To remove parasitic artifacts, true CPL spectra were carefully collected by using a Stokes–Mueller matrix analysis. Different signs of the CPL signals were obtained, even for the same sample at different positions (Fig. 4b, dotted lines). The apparent CPL spectra having near mirror images were not accurate, as they contained a parasitic signal related to the coupling effect between the macroscopic anisotropies and the nonideal characteristics, that is, the intrinsic birefringence of the collimator lens or PEM. In this case, the absolute maximum artifact signal (i.e., the LPL term multiplied by the nonideal characteristics (sinα or LB′L2)) was estimated to be 2.6 × 10−4 dOD (approximately equal to 8.7 mdeg) from the LPL and apparent CPL signals shown in Fig. 4a, b. The term multiplied by sin α in Eq. (7) is larger than LB′L2 because the residual static birefringence, α, of our instrument is −0.36° at 500 nm, that is, sin α is −6.25 × 10−3, and the intrinsic birefringence of the collimator lens, LB′L2, is on the order of 2 × 10−3. Thus, the 50-kHz signal can be approximated as Eq. (8). By adopting the devised procedure, artifact-free CPL spectra (Fig. 4b, solid line) could be obtained by averaging the apparent CPL spectra at the angular positions of ±LPLmax obtained from the LPL rotational measurement at 513 nm, as shown in Figure 4a. Likewise, the true CPL measurement of an enantiomeric crystal was conducted using the aforementioned procedure for the solid CPL sample. A mirror image of the true CPL signal of the benzil isomers was obtained, as shown in Figure 4b. The validity of the CPL spectra was demonstrated by the fact that the absolute glum values were nearly identical (2.2 × 10−3 and 2.5 × 10−3) in the enantiomeric crystals and in good agreement with the previously reported value (3 × 10−3) [40].

Conclusion

In this paper, we discussed the principles and applications of chiroptical (CD and CPL) measurements for supramolecular samples having optical anisotropies and presented many of the advances achieved by using the devised Stokes–Mueller matrix analysis for optically anisotropic systems. Commercially available CD and CPL spectrophotometers are restricted to optically isotropic samples. To obtain true chiroptical signals, it is essential to estimate the nonchiral linearly polarized components that are mixed into the measured raw signal and to obtain the true chiroptical signal by a suitable analytical method. Aiming to create a new field of chiral chemistry for optically anisotropic systems, versatile chiroptical spectrophotometers have been designed and constructed, and an analytical procedure based on the Stokes–Mueller matrix has been devised. These advancements are invaluable for measuring the true CD and CPL spectra of optically active samples having macroscopic anisotropies in the condensed phase or solution and solid states.

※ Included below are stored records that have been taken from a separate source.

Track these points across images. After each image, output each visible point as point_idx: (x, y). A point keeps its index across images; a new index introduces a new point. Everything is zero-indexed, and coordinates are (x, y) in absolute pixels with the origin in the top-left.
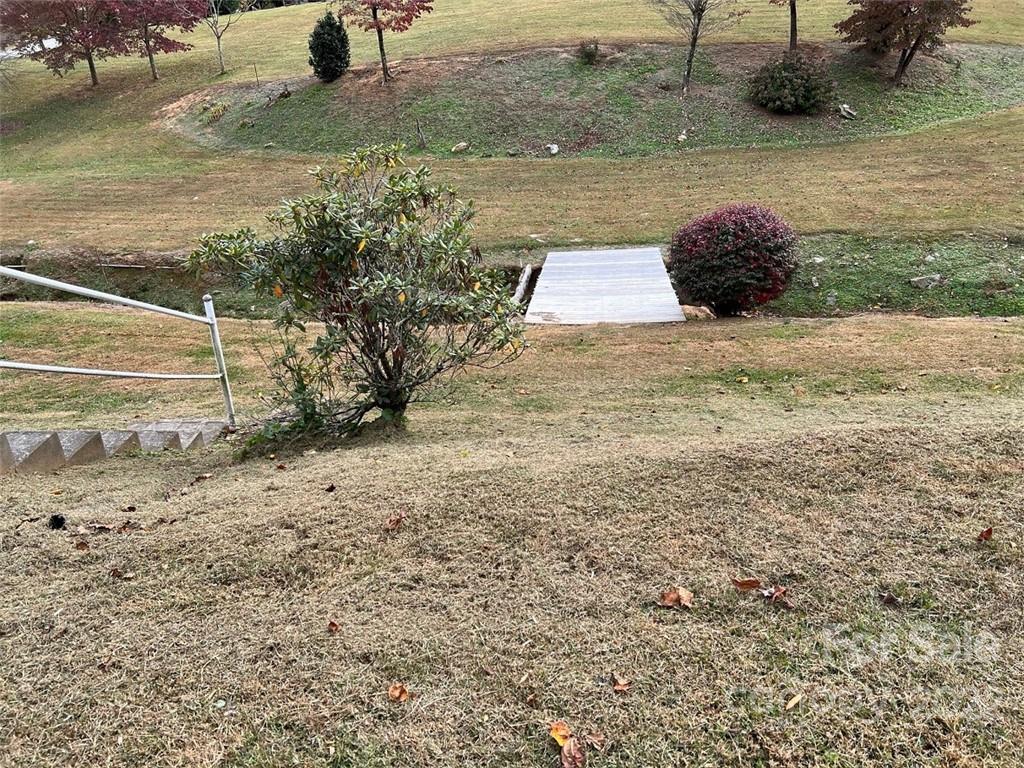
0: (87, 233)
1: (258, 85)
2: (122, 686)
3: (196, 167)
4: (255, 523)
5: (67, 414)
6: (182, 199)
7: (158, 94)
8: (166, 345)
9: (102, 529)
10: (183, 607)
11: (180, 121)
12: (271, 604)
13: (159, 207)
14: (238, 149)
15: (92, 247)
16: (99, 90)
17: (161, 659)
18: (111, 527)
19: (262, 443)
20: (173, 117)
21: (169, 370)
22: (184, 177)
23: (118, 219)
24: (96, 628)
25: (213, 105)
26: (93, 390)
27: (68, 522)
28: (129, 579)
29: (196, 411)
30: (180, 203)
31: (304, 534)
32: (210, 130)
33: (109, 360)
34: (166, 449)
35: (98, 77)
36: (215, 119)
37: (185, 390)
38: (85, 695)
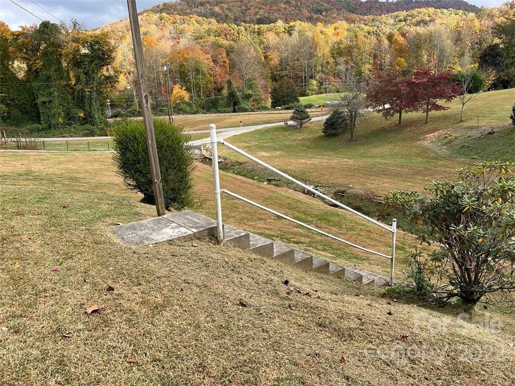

We expect that further improvements will be made as methods are investigated to routinely perform chiroptical spectroscopies based on polarization modulation techniques as rapidly as possible without disturbances from the artifacts resulting from the interaction between the macroscopic anisotropies of a sample and the nonideal optical and electrical elements required for its measurement.